## WHAT IS NEEDED
Only one stretch of the listing below is wanted. Begin at the line that has "camera: 40 degrees left, 5 degrees down", stop after the line that has "grey table lamp [485,131,539,233] -> none", and repeat every line in between exactly.

START GIVEN RECORDS

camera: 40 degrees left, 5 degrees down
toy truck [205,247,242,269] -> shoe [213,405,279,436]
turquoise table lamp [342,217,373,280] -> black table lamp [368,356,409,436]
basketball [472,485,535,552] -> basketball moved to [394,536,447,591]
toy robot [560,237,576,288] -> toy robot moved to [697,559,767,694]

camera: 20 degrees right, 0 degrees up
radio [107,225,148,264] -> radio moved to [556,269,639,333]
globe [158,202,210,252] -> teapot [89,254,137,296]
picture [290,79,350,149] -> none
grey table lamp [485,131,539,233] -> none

END GIVEN RECORDS
START GIVEN RECORDS

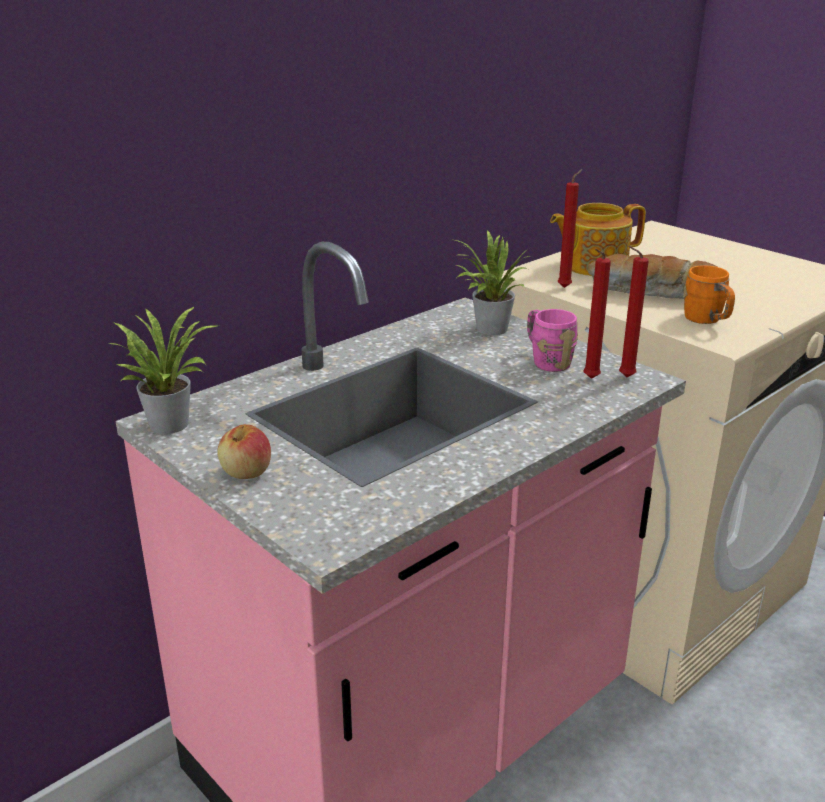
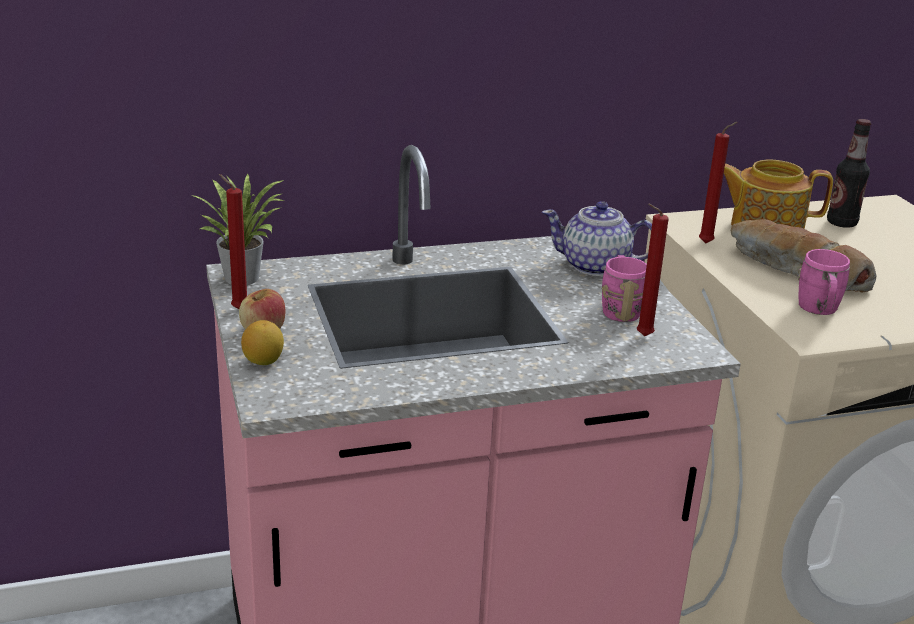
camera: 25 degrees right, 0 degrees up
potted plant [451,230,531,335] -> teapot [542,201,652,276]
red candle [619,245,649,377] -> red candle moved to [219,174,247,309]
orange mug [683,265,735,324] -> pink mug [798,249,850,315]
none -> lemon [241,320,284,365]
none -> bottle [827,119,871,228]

END GIVEN RECORDS

## REPLY TO THE EXERCISE
camera: 40 degrees left, 5 degrees down
toy truck [205,247,242,269] -> shoe [213,405,279,436]
turquoise table lamp [342,217,373,280] -> black table lamp [368,356,409,436]
basketball [472,485,535,552] -> basketball moved to [394,536,447,591]
toy robot [560,237,576,288] -> toy robot moved to [697,559,767,694]

camera: 20 degrees right, 0 degrees up
radio [107,225,148,264] -> radio moved to [556,269,639,333]
globe [158,202,210,252] -> teapot [89,254,137,296]
picture [290,79,350,149] -> none
grey table lamp [485,131,539,233] -> none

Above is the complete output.